[Human pose images with coordinates]
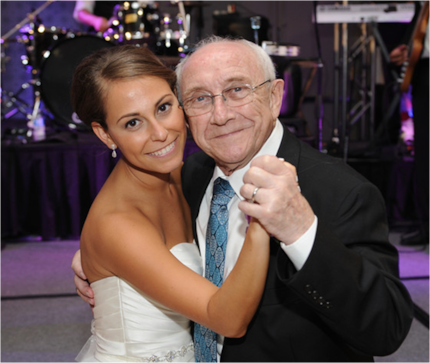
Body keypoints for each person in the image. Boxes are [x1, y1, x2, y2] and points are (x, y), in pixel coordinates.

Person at [73, 36, 414, 362]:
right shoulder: (189, 176)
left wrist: (301, 231)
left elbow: (386, 330)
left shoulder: (341, 191)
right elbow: (133, 235)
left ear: (275, 96)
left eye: (237, 90)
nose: (220, 115)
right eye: (200, 98)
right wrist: (98, 260)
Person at [70, 44, 270, 363]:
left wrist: (92, 259)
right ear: (105, 134)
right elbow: (228, 320)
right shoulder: (117, 224)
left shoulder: (183, 175)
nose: (161, 133)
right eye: (132, 123)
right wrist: (262, 220)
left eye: (163, 107)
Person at [390, 0, 430, 245]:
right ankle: (426, 225)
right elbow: (417, 36)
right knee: (424, 154)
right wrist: (404, 49)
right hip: (425, 75)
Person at [73, 0, 155, 33]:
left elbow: (149, 6)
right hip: (104, 38)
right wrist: (96, 21)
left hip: (138, 37)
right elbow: (81, 12)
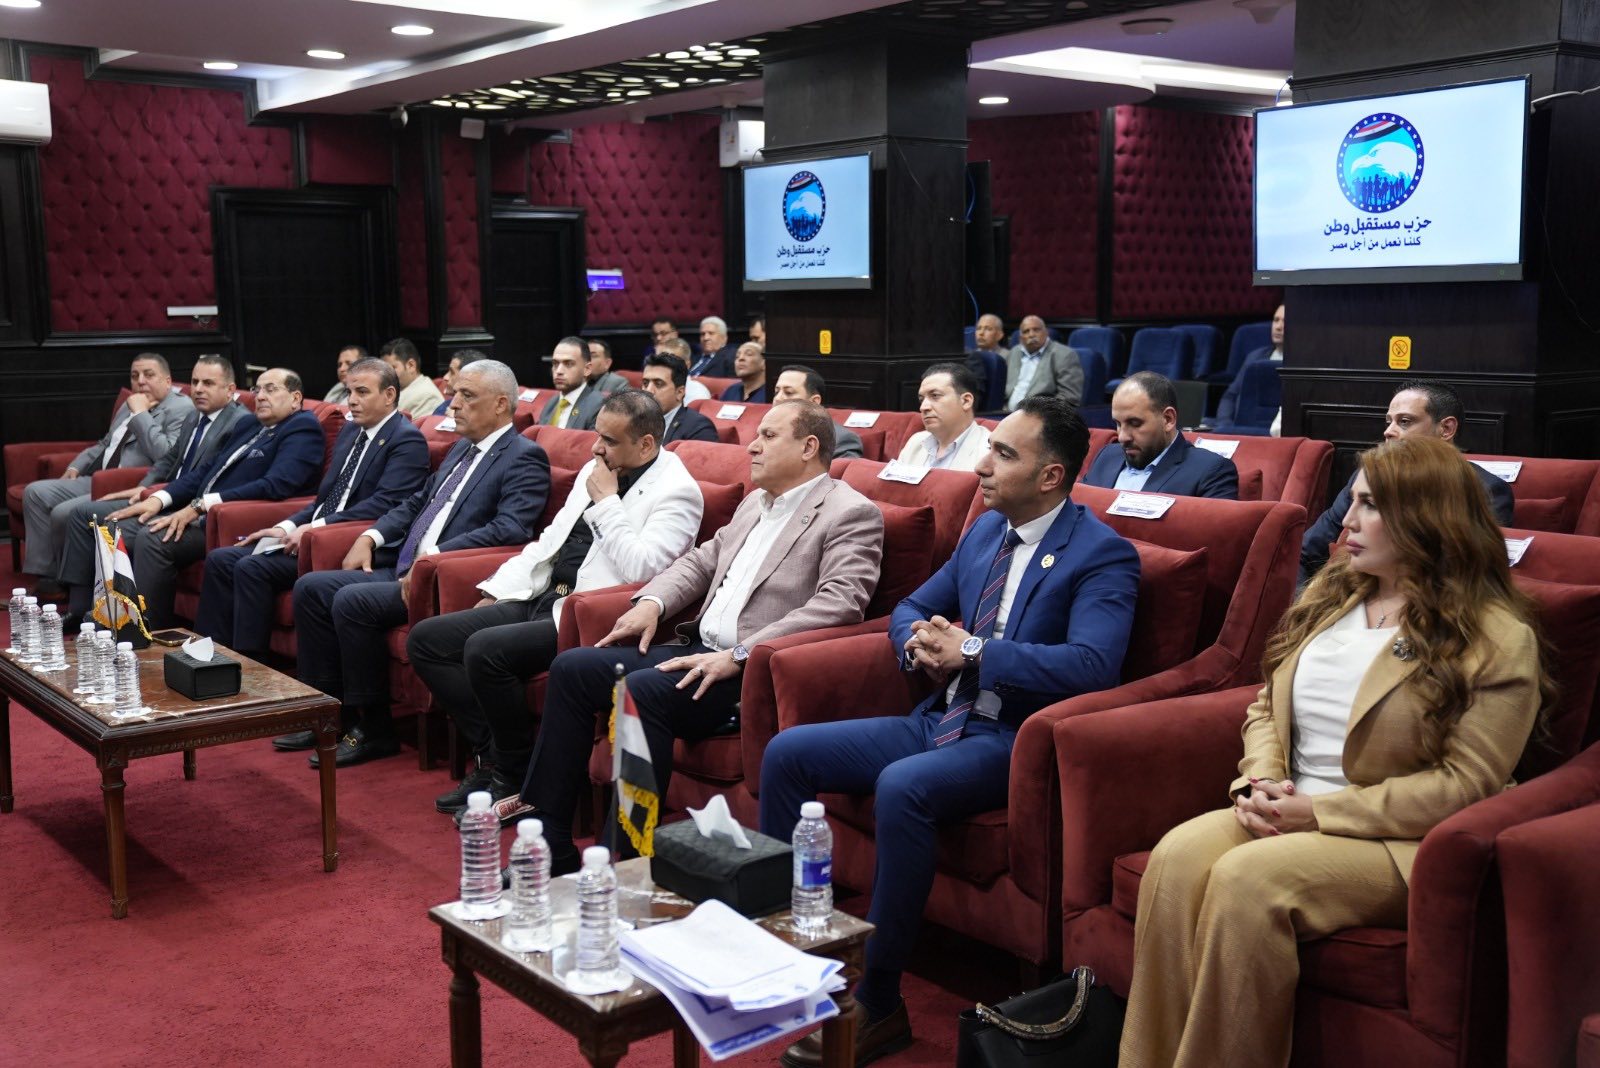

WORK REQUEST:
Could you restate, word for word, the lines above from the one with "left shoulder: (341, 191)" to the one with "left shoulder: (183, 175)", both included?

TASK ANSWER:
left shoulder: (341, 191)
right elbow: (133, 235)
left ear: (275, 96)
left eye: (237, 90)
nose: (220, 115)
right eye: (200, 98)
right wrist: (98, 260)
Person at [70, 44, 270, 363]:
left wrist: (92, 259)
right ear: (105, 134)
right elbow: (228, 320)
right shoulder: (117, 224)
left shoulder: (183, 175)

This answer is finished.